*** Opening of EXCERPT TO READ ***
In His human nature, before His terrible crucifixion, the GodMan prays, “My soul is exceedingly sorrowful, even to death” (Matt. 26:38). He is there in every hospital and prison and orphanage and broken home and mourning heart. “I was naked and you clothed Me” (Matt. 25:36). The Father was there at Calvary when His only begotten Son cried unto Him, “My God, My God, why have You forsaken Me?” (Matt. 27:46) There will come a day, Scripture tells us, a specific moment in history when all sorrow and all suffering will come to an end, “[a]nd God will wipe away every tear... there shall be no more death, nor sorrow, nor crying... no more pain, for the former things have passed away” (Rev. 21:4). God promises, that similarly to Jesus, our pain will be redeemed and a higher understanding will come to us for “now we see in a mirror, dimly” (1Cor. 13:12). This does not lessen the brutality of our toughest battles, but it does mean our tears and suffering are not to be looked upon as ‘wastelands’. These experiences of sorrow ("feelings of deep distress") are not only commonplace in our lives, but often they are the only authentic way of communicating with each other. Real pain, unlike feigned pleasure, cannot be easily counterfeited. Fairy-tales and myths, from the earliest of years when the believing community was persecuted and torn asunder, had nothing to do with a faith ‘blind’ to the outside reality -but it was a belief tested and realized in the world and established in blood.
*** Close of EXCERPT TO READ ***
WHAT THE TASK ASKS ::
Type out the passage on suffering in full, word for word. The data after this is separate material with no connection to the passage on suffering.
*** Opening of RECORDS SUPPLIED ***
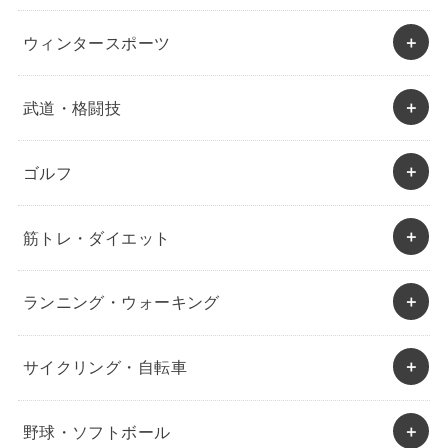
ウィンタースポーツ
武道・格闘技
ゴルフ
筋トレ・ダイエット
ランニング・ウォーキング
サイクリング・自転車
野球・ソフトボール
*** Close of RECORDS SUPPLIED ***
TASK RESULT ::
In His human nature, before His terrible crucifixion, the GodMan prays, “My soul is exceedingly sorrowful, even to death” (Matt. 26:38). He is there in every hospital and prison and orphanage and broken home and mourning heart. “I was naked and you clothed Me” (Matt. 25:36). The Father was there at Calvary when His only begotten Son cried unto Him, “My God, My God, why have You forsaken Me?” (Matt. 27:46) There will come a day, Scripture tells us, a specific moment in history when all sorrow and all suffering will come to an end, “[a]nd God will wipe away every tear... there shall be no more death, nor sorrow, nor crying... no more pain, for the former things have passed away” (Rev. 21:4). God promises, that similarly to Jesus, our pain will be redeemed and a higher understanding will come to us for “now we see in a mirror, dimly” (1Cor. 13:12). This does not lessen the brutality of our toughest battles, but it does mean our tears and suffering are not to be looked upon as ‘wastelands’. These experiences of sorrow ("feelings of deep distress") are not only commonplace in our lives, but often they are the only authentic way of communicating with each other. Real pain, unlike feigned pleasure, cannot be easily counterfeited. Fairy-tales and myths, from the earliest of years when the believing community was persecuted and torn asunder, had nothing to do with a faith ‘blind’ to the outside reality -but it was a belief tested and realized in the world and established in blood.